Do you have a better non-QLC to try?
Interesting about the 4 vs 8 channel. Google shows minor increases - single digit stuff that I found, so not sure about 80% better.
BTW, where does the GPU come into your project? There’s no mention of it that I saw, are better GPUs better or…? Arc_plot network RAM disk concept is something, not sure if extra $$, hdw, & energy is sensible, but it is interesting.
QLC is really good now if everything inside cache, but p41 post cache is like 80MB/sec.
For GPU implementation, my first try on 3090 won’t work well as GPU need even more bandwidth to saturate GPU’s raw power, not only pci-e4 x 16 but also mem used as buffer between cpu<-> gpu. I am still in poc phase. It can be done by just require 256G ram for gpu plotting , but then most people won’t able to use it at all. so , it’s pretty tough challenge if a GPU plotter designed for gaming machine ( in 32G ram range.)
Is that performance related to just the memory bandwidth? Assuming that the memory bandwidth doubles, to expect 80% plotting improvement (almost 2x) would suggest that the plotting process is more or less purely bandwidth bound, and rather there are no calculations done on the CPU.

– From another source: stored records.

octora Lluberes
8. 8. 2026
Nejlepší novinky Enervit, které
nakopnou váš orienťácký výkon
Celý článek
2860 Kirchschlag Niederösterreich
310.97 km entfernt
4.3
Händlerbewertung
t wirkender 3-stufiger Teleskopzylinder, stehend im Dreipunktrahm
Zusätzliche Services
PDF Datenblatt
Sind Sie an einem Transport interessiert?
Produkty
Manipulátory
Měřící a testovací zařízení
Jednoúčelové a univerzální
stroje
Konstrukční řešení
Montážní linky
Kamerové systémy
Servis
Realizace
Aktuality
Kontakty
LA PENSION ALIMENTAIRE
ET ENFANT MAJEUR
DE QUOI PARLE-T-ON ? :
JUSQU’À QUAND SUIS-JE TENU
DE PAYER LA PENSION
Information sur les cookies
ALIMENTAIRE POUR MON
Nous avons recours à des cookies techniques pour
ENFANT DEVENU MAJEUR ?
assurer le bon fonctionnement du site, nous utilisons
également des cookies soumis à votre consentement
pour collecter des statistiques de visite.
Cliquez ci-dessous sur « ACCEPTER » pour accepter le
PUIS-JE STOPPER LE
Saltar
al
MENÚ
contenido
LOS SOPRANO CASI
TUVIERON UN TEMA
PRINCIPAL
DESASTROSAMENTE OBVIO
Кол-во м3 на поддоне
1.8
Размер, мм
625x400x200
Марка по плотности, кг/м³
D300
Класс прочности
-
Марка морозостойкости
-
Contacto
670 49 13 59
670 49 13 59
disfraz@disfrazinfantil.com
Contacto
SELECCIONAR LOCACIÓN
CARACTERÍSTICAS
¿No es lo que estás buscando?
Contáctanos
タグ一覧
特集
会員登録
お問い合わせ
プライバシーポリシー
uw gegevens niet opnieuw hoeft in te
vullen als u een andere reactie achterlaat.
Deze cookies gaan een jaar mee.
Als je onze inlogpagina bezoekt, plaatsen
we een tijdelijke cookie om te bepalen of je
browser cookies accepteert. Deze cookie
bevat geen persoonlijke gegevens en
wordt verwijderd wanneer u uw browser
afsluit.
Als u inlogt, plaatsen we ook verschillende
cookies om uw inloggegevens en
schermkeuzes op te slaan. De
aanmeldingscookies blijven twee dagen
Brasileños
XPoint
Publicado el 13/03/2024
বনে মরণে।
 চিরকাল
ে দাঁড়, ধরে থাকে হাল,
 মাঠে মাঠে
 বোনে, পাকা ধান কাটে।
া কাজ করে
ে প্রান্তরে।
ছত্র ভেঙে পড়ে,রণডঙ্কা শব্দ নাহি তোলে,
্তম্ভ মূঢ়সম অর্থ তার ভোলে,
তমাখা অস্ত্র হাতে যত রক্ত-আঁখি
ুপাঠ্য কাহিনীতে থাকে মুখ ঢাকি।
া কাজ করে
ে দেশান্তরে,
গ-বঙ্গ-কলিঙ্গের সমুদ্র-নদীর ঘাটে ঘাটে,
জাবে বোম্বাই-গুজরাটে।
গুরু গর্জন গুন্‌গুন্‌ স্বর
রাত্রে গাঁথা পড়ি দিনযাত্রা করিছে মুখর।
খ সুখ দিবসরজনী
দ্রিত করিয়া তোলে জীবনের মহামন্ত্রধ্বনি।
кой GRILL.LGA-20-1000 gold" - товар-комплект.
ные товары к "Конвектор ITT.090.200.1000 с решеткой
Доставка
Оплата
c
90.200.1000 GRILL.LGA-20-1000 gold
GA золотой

That would also kind of suggest that when looking at the CPU utilization of a 4 channel CPU, the CPU would be idling for quite a bit waiting for RAM to respond (or could be about 2x slower and still have the same plotting results).
That would also imply that the core count in one line of CPUs really doesn’t matter that much, as the RAM bandwidth is the same (as long as one core can handle the bandwidth, that would be the most price/performance CPU).
If you plot in 256g full ram rig, it’s easy testing then. Set your ram to 1333,2666,3200, then you get the answer.